I live in a small two bedroom house. The reality is that two bedroom house is a bedroom, a study, and then the necessary other bits. A place to shower, a place to toilet, a place to cook, a place to eat, and a small place to put the TV. A hallway. Very normal, house stuff.
I have a modem that is complete overkill for the size of my house. This means I get awesome WIFI coverage dozens of metres away from my house. Enter the Samsung Powerbot X40, the newest member of my household, born on the 9th of April, 2020. Henceforth, the Robot Vacuum shall be referred to as "Dusty."
Like any infant, or newborn family member, Dusty required a bit of guidance and time to adapt to its new environment. The first time, it couldn't make its way back to its dock on its own, letting out a wailing beep of despair as it gave up after becoming lost in a maze of dining chair legs and the cavern that is below the dinner table.
Not only did Dusty get lost in the minotaur's maze benneath the dining table, but it made an awful racket while doing so, clanging into metal chair legs and pushing their lightweight frames along the tiled floor in an effort to wrench itself away from its self made prison.
It wasn't just chairs it'd careen toward. Bookshelves, (against solid walls), the fridge, the filing cabinet, my computer chair - it'd engage in a Carmageddon style race to see how many things it could hit in any single given vacuum session.

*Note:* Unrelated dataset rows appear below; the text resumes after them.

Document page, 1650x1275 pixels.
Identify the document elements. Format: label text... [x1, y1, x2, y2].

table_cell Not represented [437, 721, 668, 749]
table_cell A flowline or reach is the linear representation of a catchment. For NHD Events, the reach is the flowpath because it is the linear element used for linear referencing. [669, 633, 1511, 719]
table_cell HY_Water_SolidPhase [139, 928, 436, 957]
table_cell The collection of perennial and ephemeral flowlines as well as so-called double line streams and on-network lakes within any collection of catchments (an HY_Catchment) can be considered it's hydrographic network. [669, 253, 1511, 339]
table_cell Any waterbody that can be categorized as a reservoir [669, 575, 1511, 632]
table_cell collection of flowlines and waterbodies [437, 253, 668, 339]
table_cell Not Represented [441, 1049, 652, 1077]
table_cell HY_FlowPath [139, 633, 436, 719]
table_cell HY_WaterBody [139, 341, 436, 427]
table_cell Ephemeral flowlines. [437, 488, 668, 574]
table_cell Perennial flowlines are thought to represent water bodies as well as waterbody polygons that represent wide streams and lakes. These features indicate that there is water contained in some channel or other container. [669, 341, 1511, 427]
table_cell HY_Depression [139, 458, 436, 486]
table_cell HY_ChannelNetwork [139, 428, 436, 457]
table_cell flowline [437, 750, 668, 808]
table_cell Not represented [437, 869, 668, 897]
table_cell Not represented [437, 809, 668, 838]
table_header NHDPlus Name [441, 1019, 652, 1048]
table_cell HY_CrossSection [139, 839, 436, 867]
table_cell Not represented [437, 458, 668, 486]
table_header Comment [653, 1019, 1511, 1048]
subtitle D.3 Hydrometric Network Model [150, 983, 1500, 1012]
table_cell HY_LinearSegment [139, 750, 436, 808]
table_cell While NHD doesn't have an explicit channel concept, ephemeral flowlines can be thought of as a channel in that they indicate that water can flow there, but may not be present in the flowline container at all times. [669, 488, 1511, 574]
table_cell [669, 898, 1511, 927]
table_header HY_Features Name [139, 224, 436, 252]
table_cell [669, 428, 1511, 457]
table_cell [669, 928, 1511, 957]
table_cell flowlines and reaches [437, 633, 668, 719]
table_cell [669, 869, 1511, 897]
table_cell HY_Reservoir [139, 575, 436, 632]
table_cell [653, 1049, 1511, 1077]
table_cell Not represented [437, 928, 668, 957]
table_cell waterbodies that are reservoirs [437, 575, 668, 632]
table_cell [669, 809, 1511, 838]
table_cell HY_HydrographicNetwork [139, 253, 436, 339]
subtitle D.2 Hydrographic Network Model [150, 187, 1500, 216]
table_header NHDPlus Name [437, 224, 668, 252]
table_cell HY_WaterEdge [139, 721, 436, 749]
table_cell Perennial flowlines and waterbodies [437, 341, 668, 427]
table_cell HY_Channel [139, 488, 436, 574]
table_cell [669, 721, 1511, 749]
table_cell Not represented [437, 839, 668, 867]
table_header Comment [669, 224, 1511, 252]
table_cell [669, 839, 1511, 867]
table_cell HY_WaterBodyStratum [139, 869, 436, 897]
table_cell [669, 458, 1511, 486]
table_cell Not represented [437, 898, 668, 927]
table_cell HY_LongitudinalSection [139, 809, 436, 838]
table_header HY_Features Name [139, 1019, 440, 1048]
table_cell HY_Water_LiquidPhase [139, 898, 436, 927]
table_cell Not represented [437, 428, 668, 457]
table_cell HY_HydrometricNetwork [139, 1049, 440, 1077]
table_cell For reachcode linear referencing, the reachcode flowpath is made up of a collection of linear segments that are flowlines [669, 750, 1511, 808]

The floor types in the house are tiles and floating floor, with a rug in one room. Dusty is also not capable of adequately cleaning the rug, and becomes easily clogged, requiring manual intervention mid-clean - even when using the highest suction power option - this means it sucks, but it also sucks at sucking - something I've always wanted to say when I'm reviewing any thing. What a time to be alive.
In addition, Dusty is lazy. He fails to consistently clean the house in its entirety, missing areas of the home on a regular basis. Dusty is not an adequate replacement for human labour, as the areas he misses are the areas that I must clean manually. For the sticker price, I'd expect to never have to pick up the vacuum stick ever again!
I cannot fathom how this device would function in a larger home given the poor quality of its performance in a small home.
Then, there's the idiosyncrasies of Dusty's logic - if it runs out of battery mid-cleaning cycle, it'll return to its dock (when it can!) to recharge. Once it is done recharging, it is designed to return to the last spot it vacuumed, and continue the job.
What does it do?
The moment it leaves the dock, it starts to suck again. Instead of returning to the last known location with the vacuum turned off (and turning it back on at the last known location) - the little logic circuits seem to think that it is a useful expenditure of electricity to re-clean the ground over which it may have covered previously.
That is... if it takes the same route, or doesn't get stuck against a door frame with its impeccable logic.
The companion app (a portion of Samsung's interestingly named "Smart Things" app) offers limited functionality, and often doesn't synchronise with the status of our dear friend Dusty. Dusty might be on the dock, calmly charging, but the app will tell you that Dusty is on a cleaning mission.
You get an aerial view of the rooms cleaned, but there's no option to overlay a floor plan of your house, tell the machine where the dock is, and then see the areas that were cleaned in that given session. The app is a genuine minimum viable product - and serves to offer very little actual utility.
There isn't even an option to update the firmware - I assume that this action takes place automagically via wifi - but there's no confirmation or user feedback to suggest that Samsung are interested in Dusty's longevity and increasingly frustrating failures as a domestic appliance.
I want to love Dusty, and I want to love this robot vacuum, but there's three words that will sum up my review. Dusty sucks badly.
I'll be investigating warranty options, in the hope that Dusty may've been dropped on his head as a wee-infant-sentient robot vacuum machine, but I expect that I will remain engaged in a jovial customer service experience on the journey to a consumer's dream: actually getting what I paid for.
I rate this vacuum Zero out of Five Dust Bins - do not buy - do not approach.